À l'évidence, la vague syndicale contre la réforme des retraites est d'une amplitude qui rejoint les grands mouvements sociaux de ces vingt dernières années. Elle ne saurait donc être évacuée sans autre forme de procès. Elle va nécessairement contraindre l'Élysée à lâcher du lest sur le versant le plus controversé de la réforme, son traitement inéquitable.
Les syndicats ont engrangé un gros succès. Soit. Peuvent-ils pour autant pousser leur avantage ? Trois obstacles risquent d'entraver cet objectif. La butée du temps est la plus immédiate. Le calendrier est délibérément resserré, incompatible avec le mûrissement nécessaire aux grands mouvements sociaux.
Une manifestation hétérogène réunissant autour de deux millions de participants n'est pas reconductible toutes les semaines. Ensuite, au révélateur des nouvelles propositions gouvernementales, les arrière-pensées syndicales et les différences de stratégie peuvent ressurgir et lézarder le front commun. On peut faire confiance à l'Élysée pour enfoncer un coin dans un mur syndical qui ne tient, somme toute, que par le ciment assez lâche du refus pur et simple de la réforme projetée. Pas celui d'une proposition alternative partagée.
Enfin, les sondages maintiennent, contre vents et marées protestatrices, une opinion majoritaire en faveur de la mesure phare de la réforme : la retraite légale repoussée à 62 ans à l'horizon 2018. De fait, les Français ont intégré, bon gré mal gré, avec fatalisme ou irritation, qu'ils ne pouvaient s'installer dans un déni démographique un peu suicidaire. Dont acte, cela vaut aussi pour les syndicats.

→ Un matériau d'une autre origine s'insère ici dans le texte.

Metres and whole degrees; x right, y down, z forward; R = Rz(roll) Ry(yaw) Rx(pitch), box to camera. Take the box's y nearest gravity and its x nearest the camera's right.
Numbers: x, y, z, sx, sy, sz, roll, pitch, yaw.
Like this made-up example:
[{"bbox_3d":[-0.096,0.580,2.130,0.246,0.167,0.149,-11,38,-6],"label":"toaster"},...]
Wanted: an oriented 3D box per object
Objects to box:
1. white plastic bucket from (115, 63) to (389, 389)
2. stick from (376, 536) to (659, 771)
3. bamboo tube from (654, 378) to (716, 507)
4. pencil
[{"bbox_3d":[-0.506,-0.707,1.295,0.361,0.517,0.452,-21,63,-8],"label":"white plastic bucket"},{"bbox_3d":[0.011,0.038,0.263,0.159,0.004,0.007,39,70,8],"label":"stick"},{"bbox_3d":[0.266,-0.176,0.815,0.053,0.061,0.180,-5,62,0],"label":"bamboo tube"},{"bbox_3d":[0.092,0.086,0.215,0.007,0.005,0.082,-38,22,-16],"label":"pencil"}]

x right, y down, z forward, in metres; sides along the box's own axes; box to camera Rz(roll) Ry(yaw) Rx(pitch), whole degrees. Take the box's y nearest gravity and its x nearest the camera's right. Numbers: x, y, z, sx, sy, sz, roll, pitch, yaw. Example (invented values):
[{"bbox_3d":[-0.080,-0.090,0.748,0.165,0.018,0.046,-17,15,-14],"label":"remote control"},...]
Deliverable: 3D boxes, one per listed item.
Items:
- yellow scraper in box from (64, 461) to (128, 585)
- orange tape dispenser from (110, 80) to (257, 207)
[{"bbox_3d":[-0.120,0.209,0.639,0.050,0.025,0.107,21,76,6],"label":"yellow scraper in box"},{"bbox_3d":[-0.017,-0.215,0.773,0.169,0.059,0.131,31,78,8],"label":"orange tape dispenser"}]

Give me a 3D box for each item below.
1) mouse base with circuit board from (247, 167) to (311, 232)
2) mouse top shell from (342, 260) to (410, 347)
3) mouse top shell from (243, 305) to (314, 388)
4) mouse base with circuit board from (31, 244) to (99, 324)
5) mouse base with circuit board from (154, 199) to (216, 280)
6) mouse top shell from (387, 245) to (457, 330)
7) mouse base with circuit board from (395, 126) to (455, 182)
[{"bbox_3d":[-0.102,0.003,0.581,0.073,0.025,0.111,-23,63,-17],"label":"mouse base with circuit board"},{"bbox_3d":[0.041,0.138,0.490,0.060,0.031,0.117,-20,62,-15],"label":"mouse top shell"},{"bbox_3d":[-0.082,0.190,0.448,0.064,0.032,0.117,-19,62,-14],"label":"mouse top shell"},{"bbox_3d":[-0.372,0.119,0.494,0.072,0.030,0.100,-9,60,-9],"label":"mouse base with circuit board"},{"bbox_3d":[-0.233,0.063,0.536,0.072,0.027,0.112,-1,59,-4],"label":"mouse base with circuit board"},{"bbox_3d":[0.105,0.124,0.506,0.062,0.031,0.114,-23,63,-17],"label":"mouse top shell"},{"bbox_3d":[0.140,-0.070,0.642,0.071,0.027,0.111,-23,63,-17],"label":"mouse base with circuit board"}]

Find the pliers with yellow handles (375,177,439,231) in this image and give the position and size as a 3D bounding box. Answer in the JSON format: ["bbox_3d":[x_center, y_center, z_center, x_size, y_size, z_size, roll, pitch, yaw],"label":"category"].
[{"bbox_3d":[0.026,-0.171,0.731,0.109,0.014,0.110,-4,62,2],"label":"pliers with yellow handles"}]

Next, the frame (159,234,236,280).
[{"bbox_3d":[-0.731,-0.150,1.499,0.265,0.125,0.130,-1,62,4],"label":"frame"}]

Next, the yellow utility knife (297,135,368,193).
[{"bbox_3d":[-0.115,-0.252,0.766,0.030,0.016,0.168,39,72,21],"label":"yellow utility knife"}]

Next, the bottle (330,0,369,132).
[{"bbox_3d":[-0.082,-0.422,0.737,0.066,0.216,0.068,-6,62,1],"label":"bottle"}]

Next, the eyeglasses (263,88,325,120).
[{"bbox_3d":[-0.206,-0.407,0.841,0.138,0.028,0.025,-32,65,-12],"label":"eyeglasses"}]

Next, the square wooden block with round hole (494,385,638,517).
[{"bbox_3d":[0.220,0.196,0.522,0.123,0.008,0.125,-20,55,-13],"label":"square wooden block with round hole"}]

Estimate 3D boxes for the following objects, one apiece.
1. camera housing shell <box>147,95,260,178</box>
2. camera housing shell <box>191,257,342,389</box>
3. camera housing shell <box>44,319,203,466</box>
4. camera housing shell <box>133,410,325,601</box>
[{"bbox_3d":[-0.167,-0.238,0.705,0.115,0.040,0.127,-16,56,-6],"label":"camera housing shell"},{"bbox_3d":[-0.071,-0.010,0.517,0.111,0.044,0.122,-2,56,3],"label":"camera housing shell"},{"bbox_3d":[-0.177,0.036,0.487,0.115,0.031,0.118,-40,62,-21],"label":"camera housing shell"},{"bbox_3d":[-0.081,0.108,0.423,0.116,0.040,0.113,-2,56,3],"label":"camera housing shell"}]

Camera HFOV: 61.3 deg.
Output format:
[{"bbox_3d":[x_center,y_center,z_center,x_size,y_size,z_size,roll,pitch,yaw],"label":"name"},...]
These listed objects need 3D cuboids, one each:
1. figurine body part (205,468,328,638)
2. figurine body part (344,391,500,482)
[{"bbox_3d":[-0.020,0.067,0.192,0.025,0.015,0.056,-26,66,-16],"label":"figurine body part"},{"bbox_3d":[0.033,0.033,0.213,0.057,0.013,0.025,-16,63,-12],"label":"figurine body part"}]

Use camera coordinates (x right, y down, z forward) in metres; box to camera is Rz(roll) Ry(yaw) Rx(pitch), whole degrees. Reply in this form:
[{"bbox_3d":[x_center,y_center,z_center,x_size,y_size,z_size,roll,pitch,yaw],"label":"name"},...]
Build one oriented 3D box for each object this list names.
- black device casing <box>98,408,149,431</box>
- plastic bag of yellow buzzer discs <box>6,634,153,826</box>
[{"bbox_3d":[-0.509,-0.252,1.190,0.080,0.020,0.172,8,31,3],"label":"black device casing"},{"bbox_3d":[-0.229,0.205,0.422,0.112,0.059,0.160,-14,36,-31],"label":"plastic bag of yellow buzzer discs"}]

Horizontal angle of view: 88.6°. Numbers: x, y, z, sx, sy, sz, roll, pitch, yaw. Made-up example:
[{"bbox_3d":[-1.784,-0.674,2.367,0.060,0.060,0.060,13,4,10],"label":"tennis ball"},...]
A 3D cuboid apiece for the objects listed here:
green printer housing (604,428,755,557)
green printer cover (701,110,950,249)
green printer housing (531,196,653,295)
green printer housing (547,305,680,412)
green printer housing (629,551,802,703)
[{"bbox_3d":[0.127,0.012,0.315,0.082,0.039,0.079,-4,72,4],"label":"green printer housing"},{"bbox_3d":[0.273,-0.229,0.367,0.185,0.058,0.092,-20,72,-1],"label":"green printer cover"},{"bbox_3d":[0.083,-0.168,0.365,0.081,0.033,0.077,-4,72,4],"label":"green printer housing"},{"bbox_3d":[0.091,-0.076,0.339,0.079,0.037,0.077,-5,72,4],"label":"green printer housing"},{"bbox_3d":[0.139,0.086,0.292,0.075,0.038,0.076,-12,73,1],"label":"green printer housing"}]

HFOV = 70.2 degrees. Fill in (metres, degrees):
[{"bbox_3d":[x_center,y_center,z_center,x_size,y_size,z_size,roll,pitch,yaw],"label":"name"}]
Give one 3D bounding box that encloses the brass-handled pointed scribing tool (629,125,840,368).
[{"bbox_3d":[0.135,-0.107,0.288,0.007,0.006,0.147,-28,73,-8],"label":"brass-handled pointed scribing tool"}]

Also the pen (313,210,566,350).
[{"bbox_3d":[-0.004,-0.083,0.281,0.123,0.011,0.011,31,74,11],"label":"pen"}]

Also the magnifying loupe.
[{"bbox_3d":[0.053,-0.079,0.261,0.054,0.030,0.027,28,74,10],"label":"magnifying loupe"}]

Il reste que l'obstacle principal au train de la mobilisation se trouve à l'Élysée. Le Président a certes de bonnes raisons de lâcher du lest, ne serait-ce que pour ne pas injurier l'avenir. Au-delà des retraites, il aura bien besoin des syndicats pour gérer aussi sereinement que possible les lourds dossiers qui suivent - dépendance, assurance maladie - comme il a eu besoin d'eux pour gérer la crise.
Il n'empêche. Nicolas Sarkozy a encore de bien meilleures raisons de ne pas céder sur l'essentiel : le recul de l'âge légal. D'abord des raisons de contraintes extérieures. Bruxelles et les marchés tout puissants réclament avec impatience que la France remette ses comptes publics d'aplomb. Faute de quoi elle se mettra(it) bientôt à portée de tir (meurtrier) des agences de notation.
Des raisons de pure politique aussi. Après les avatars de l'été - immigration, Roms, sécurité... - le dossier des retraites est une superbe opportunité pour Nicolas Sarkozy de se refaire une santé en ressoudant sa majorité autour de sa fermeté. De décrocher le brevet de bravoure dont il rêve pour entamer la prochaine campagne présidentielle. Passer le pont de la réforme sous la mitraille syndicale, avec plus de deux millions de manifestants, ce n'est d'ailleurs plus un fantasme, c'est déjà une réalité.
Le Président a aussi un argument bien plus fondamental, à l'aune de l'intérêt général, de ne pas céder à la rue. C'est que le statu quo et l'immobilisme qui se cachent parfois derrière les postures progressistes affichées, est intenable. Si Nicolas Sarkozy rompait avec l'ardente obligation d'une réforme, il ne saperait pas seulement son avenir politique immédiat. Il serait coupable de non-assistance à système de retraite par répartition en danger de mort.